ASSIGNMENT → Restrict the output to the lines below starting at the one that contains "thumb tip: (320, 94)" and ending at the one that contains "pinky pip: (152, 203)", and restate them word for word, both ends included.

ENTRIES SHOWN →
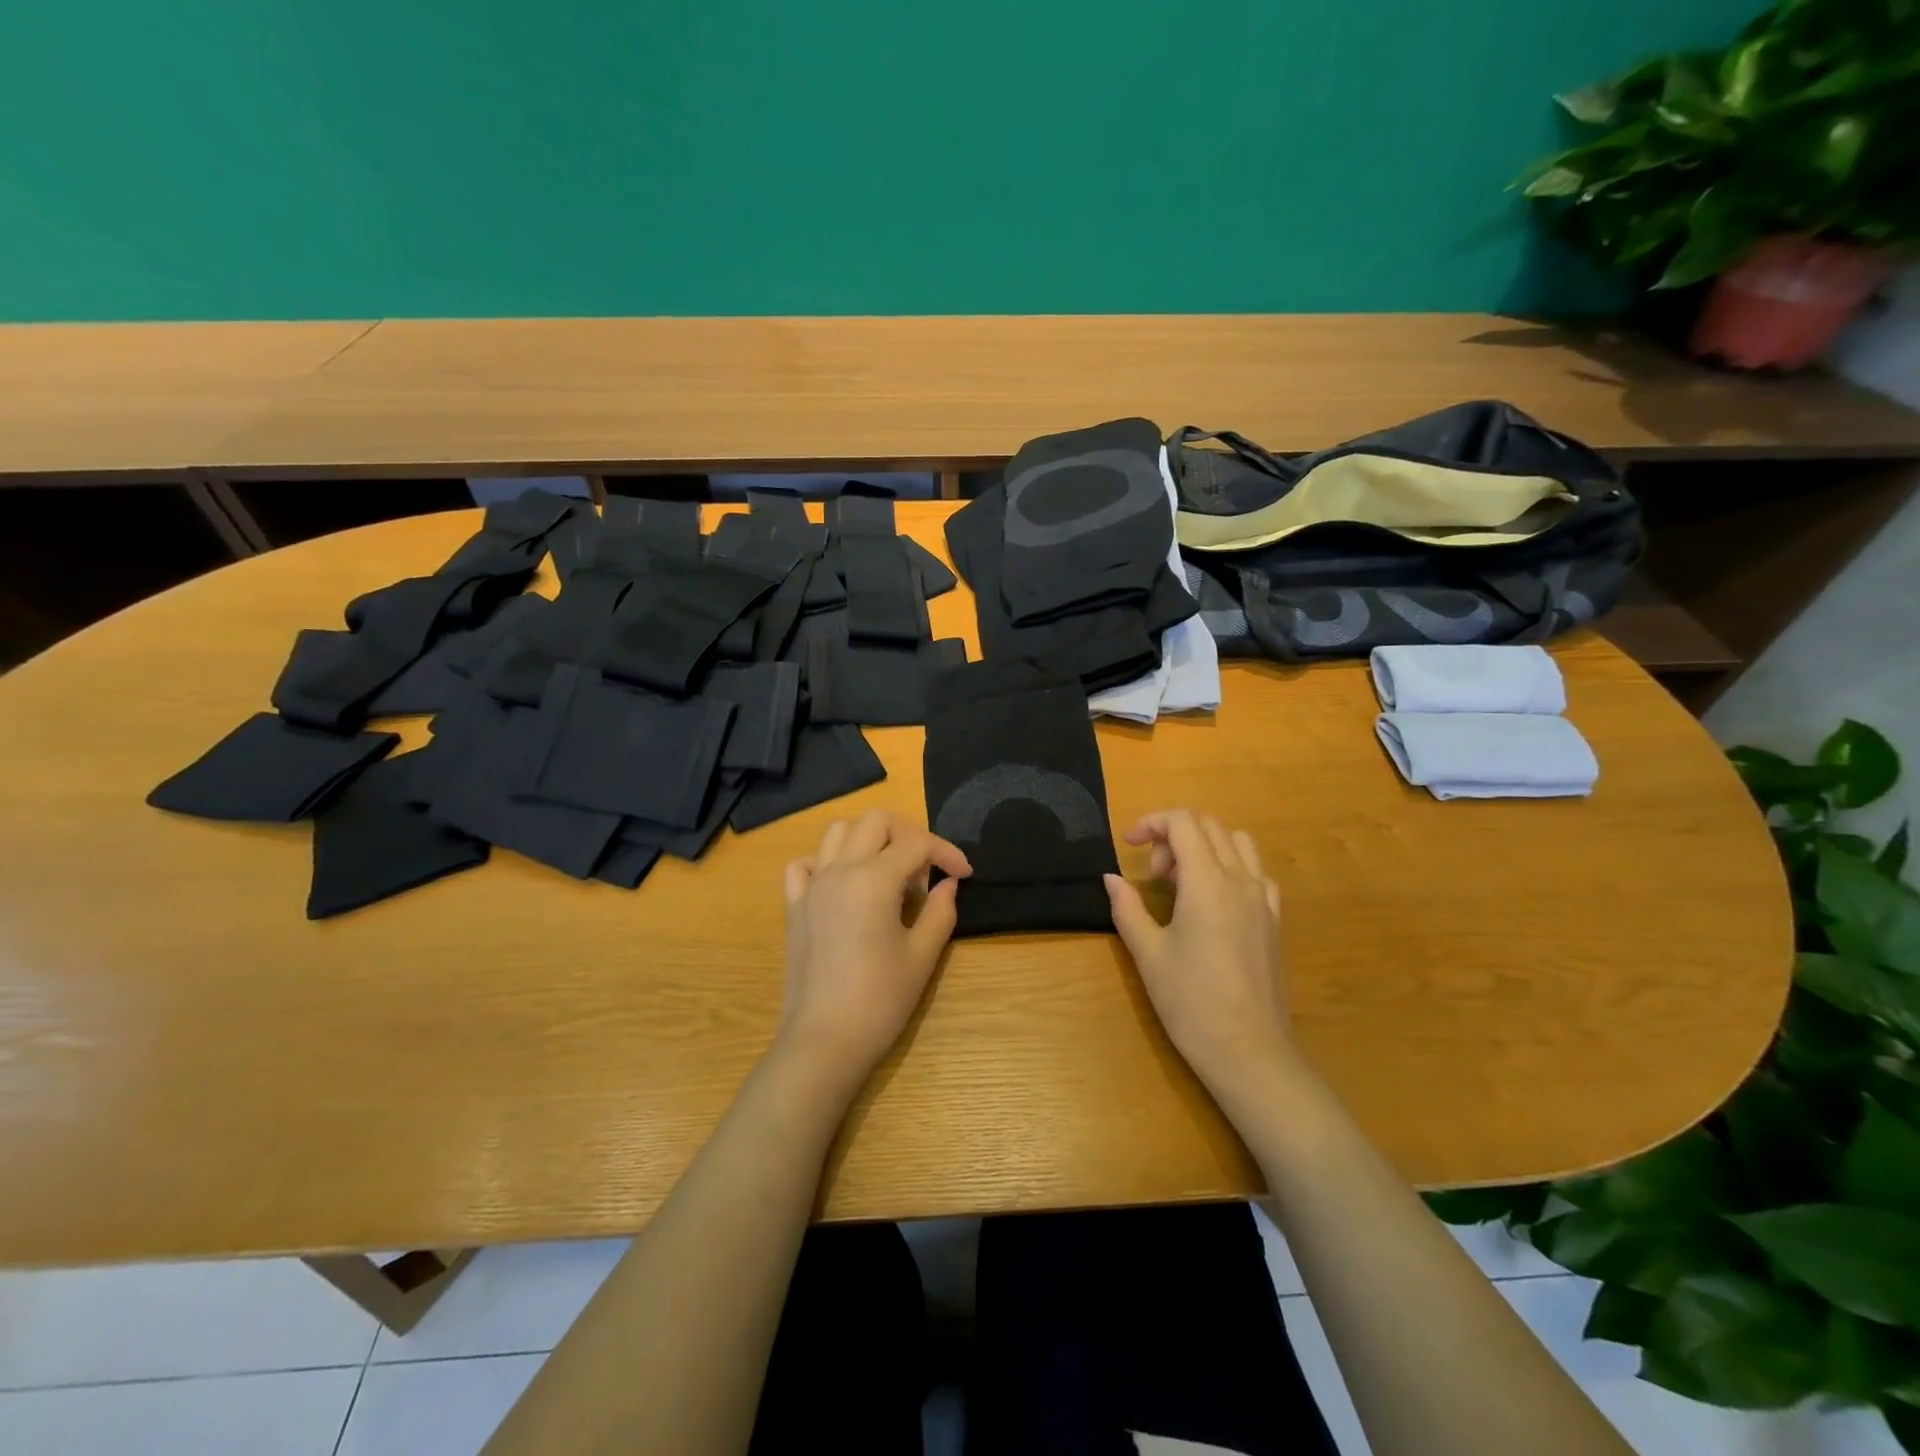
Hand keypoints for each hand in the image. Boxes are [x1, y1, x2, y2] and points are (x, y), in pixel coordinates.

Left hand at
==
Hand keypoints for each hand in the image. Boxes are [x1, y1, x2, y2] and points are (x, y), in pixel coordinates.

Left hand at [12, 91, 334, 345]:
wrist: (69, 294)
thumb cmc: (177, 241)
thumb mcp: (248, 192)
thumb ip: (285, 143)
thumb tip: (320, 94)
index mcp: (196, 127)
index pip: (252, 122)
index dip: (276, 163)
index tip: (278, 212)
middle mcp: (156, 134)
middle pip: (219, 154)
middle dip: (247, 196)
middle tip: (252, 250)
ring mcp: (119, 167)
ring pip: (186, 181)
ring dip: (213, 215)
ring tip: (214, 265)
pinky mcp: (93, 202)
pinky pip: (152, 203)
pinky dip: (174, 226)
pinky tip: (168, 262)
--
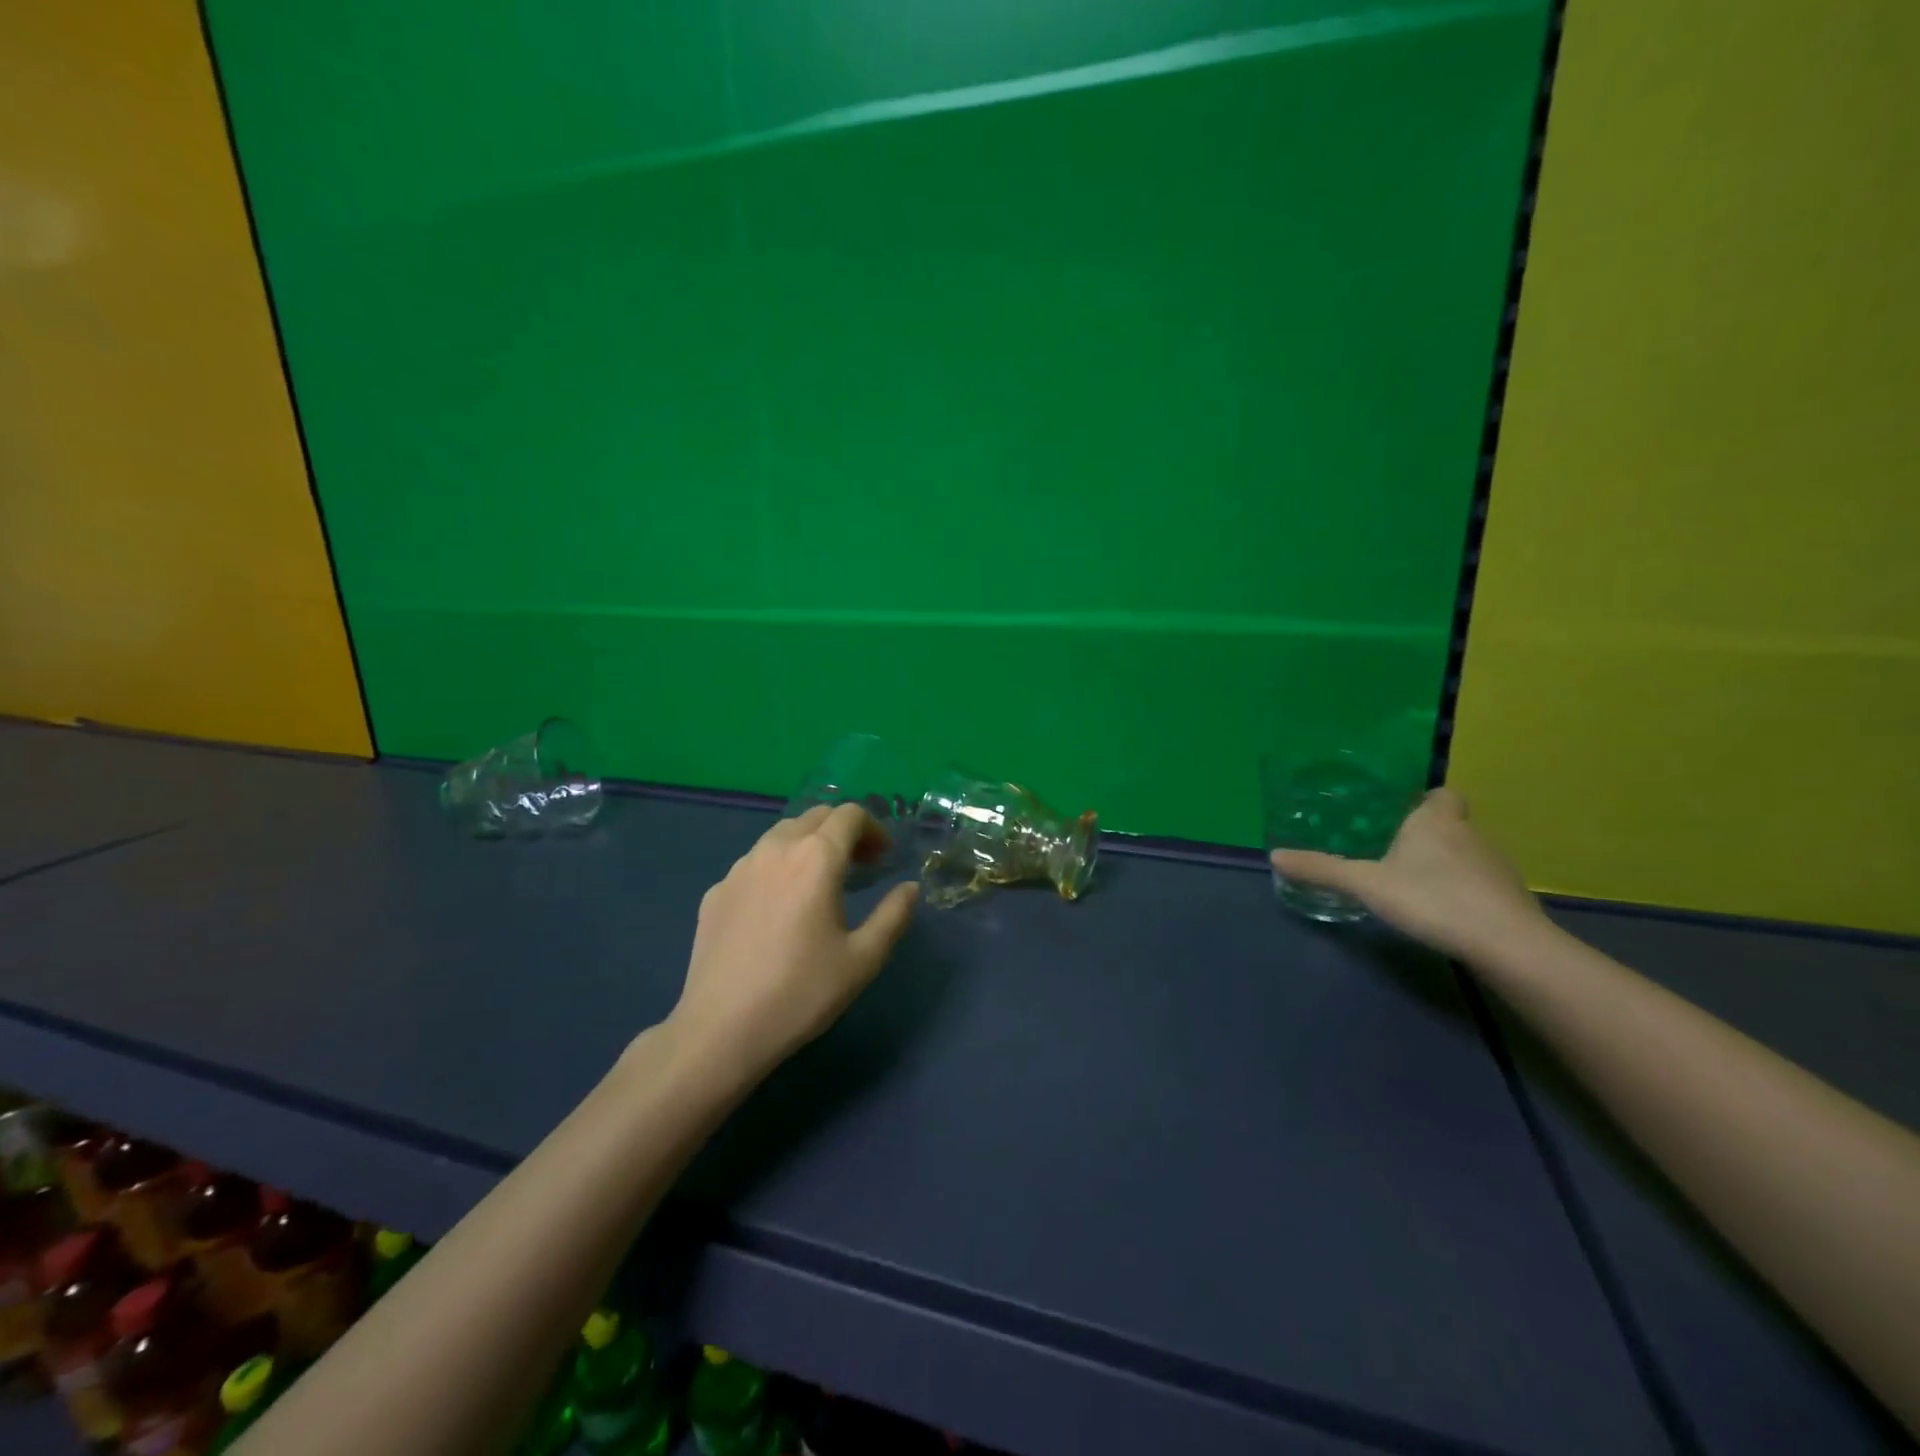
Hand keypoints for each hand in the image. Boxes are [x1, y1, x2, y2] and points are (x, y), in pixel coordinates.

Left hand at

EXERCISE OUTPUT →
thumb tip: (320, 94)
index mcp: (196, 127)
index pip: (252, 122)
index dip: (276, 163)
index tip: (278, 212)
middle mcp: (156, 134)
middle pip: (219, 154)
middle dip: (247, 196)
middle tip: (252, 250)
ring mcp: (119, 167)
ring pip: (186, 181)
ring dip: (213, 215)
ring tip: (214, 265)
pinky mcp: (93, 202)
pinky pip: (152, 203)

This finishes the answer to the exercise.